Я возвращаюсь в комнату, Лера уже в другом платье, в нем она выступала на сцене у нас в клубе. Смотрит на меня и улыбается. И в этой улыбке могли бы раствориться все мои заботы, тревоги и сомнения. Но они не растворяются. Я точно поддался гипнозу Шмырина. Думаю о его последних словах. Эта дурацкая восприимчивость не дает мне жить спокойно.
— Ну, здравствуй, — говорит она так, как будто и не видела меня до этого. И глаза у нее влажные, счастливые.
— Здравствуй, — отвечаю я.
Несколько мгновений стоим друг против друга, а потом она шагает навстречу и прислоняется лицом к моему плечу. Обнимаю Леру. Вот и свершилось то, о чем так мечтал. Мы снова вместе. И будем вместе до самого вечера. Но почему во мне не ликует душа, как должна бы ликовать при встрече с любимой девушкой, что же беспокоит меня? Что меня заставляет быть сдержанным?
— Почему ты не отвечала на мои последние письма? — спрашиваю я.
Она высвобождается из-под моей руки.
— Было много неотложных дел. С ног сбилась. — Она садится на стул. — К тому же болела.
— Ты болела?
— Теперь не стоит об этом говорить, — отвечает она. — Все прошло.
— Да, конечно, — поспешно соглашаюсь я, понимая, что не очень-то красиво расспрашивать о болезни. — Мне было грустно без писем, — говорю я.
В дверь стучат:
— Калерия Александровна, чайник закипел!
Лера вскакивает. Через минуту возвращается в комнату с маленьким никелированным чайником.
— Будем пить кофе, — объявляет она, — растворимый. Никогда не пробовал? И я тоже. Говорят, совсем не нужно варить. Прочитай, пожалуйста, как готовить, — подает круглую железную баночку. — И распечатай.

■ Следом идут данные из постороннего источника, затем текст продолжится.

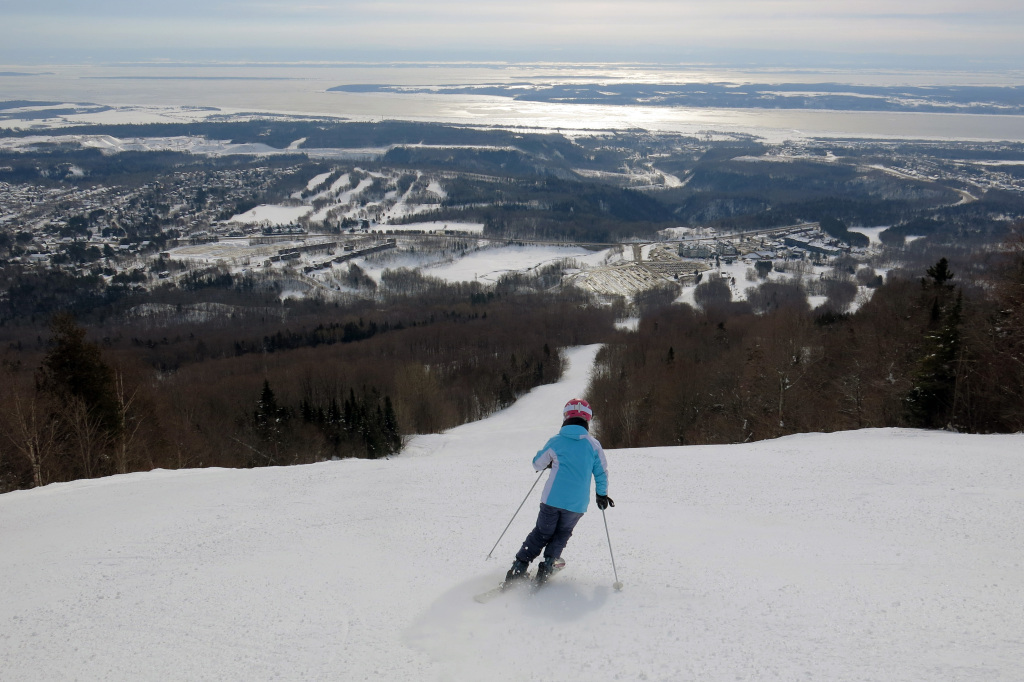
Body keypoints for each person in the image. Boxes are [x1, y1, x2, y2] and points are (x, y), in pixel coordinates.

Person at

Устраиваемся на том же диване, на котором сидели перед моим отъездом. Лера поджала под себя ноги. На коврике валяются ее домашние туфельки, которые мне так хотелось взять с собой, когда я уезжал в пески. Все, как прежде, только что же мешает мне чувствовать себя самым счастливым человеком на свете?!